Like the film cameras and film-based home movie cameras; transistor radios and the Sony Walkman; 8-track tape cartridges and the compact cassette, Beta and VHS videotapes, the venerable 36-year old CD, compact disk, is dead or dying.
Major retailers like Best Buy will stop carrying all, but the most popular CDs in their stores and others such as Target are trying to implement a rack-jobbing consignment model where a distributor’s personnel stocks the rack and the store pays only for what has been sold. The tale is told by the numbers which have seen a decline in CDs from a peak in 2001 (712 million CDs) to approximately 85.4 million CDs in 2017. A drop of 88% in sales noted by Nielsen Music.
While many claim that the decline is attributable to streaming data services with large on-demand libraries, others are not so sure; attributing the loss to music publisher’s stacking of a few hits with a number of less popular titles and selling the CD for a price that is becoming increasingly unacceptable to the consumer. Other than enthusiasts, collectors, and hard-core fans, most consumers of music are content to download and store only favorite selections in the abundant storage available on most electronic devices. Pricing used to drive piracy – but most recordings have an extremely short shelf life due to the shorter attention spans of younger consumers and the ability of today’s electronics to make almost anyone into a competent musician or vocalist.
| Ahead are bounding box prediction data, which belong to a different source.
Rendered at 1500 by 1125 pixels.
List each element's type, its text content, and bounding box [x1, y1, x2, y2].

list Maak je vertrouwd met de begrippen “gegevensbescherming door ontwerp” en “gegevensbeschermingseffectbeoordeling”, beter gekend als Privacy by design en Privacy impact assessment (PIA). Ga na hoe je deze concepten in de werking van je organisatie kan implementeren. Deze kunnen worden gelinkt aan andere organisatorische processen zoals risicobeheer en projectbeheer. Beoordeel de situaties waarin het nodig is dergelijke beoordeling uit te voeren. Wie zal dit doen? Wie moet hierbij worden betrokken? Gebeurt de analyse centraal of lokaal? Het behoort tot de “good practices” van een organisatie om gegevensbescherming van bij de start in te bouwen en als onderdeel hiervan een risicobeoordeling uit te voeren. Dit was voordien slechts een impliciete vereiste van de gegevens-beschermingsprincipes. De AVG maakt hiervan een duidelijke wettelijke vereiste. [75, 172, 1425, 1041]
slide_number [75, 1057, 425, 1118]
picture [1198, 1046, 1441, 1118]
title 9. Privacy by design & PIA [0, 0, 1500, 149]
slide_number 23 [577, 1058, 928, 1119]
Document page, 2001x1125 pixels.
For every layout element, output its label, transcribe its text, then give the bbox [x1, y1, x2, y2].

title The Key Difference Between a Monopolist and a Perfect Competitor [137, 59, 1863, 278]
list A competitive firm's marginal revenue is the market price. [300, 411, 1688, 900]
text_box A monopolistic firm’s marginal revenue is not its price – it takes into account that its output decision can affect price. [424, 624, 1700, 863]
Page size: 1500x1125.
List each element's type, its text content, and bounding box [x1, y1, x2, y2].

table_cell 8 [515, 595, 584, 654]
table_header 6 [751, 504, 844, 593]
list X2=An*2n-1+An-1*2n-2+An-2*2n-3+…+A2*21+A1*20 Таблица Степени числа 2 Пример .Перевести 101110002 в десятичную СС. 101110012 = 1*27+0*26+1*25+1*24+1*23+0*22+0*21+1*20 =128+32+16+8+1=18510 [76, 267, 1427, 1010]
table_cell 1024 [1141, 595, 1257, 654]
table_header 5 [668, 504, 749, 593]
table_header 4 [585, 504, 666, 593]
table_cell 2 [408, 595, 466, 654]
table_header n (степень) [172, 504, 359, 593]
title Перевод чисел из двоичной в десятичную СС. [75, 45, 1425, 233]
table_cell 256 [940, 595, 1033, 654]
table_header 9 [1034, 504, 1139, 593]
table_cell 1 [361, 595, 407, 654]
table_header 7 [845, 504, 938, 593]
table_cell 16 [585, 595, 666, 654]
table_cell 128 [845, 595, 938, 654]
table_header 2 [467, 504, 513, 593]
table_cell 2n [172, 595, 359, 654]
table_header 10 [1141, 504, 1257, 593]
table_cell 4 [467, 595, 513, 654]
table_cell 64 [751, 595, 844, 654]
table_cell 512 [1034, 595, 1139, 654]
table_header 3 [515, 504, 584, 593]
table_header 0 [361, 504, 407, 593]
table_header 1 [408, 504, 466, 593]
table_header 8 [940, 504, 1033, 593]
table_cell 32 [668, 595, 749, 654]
Many music industry professionals believe that the music business is dead and that profits can only be obtained from 360-degree contracts that cover live performances, merchandise sales, as well as the actual sale of the performance itself.
In data processing, the 750-megabyte CD has given way to the 4.7 gigabyte DVD format, which itself is giving way to 256-gigabyte memory sticks. Most laptop computers no longer have an optical drive, and they are available as USB-connected accessories.
Time to consider how to best perserve the technology capable of playing these legacy products or developing a scheme to preserve the inhernt value locked in an obsolete format.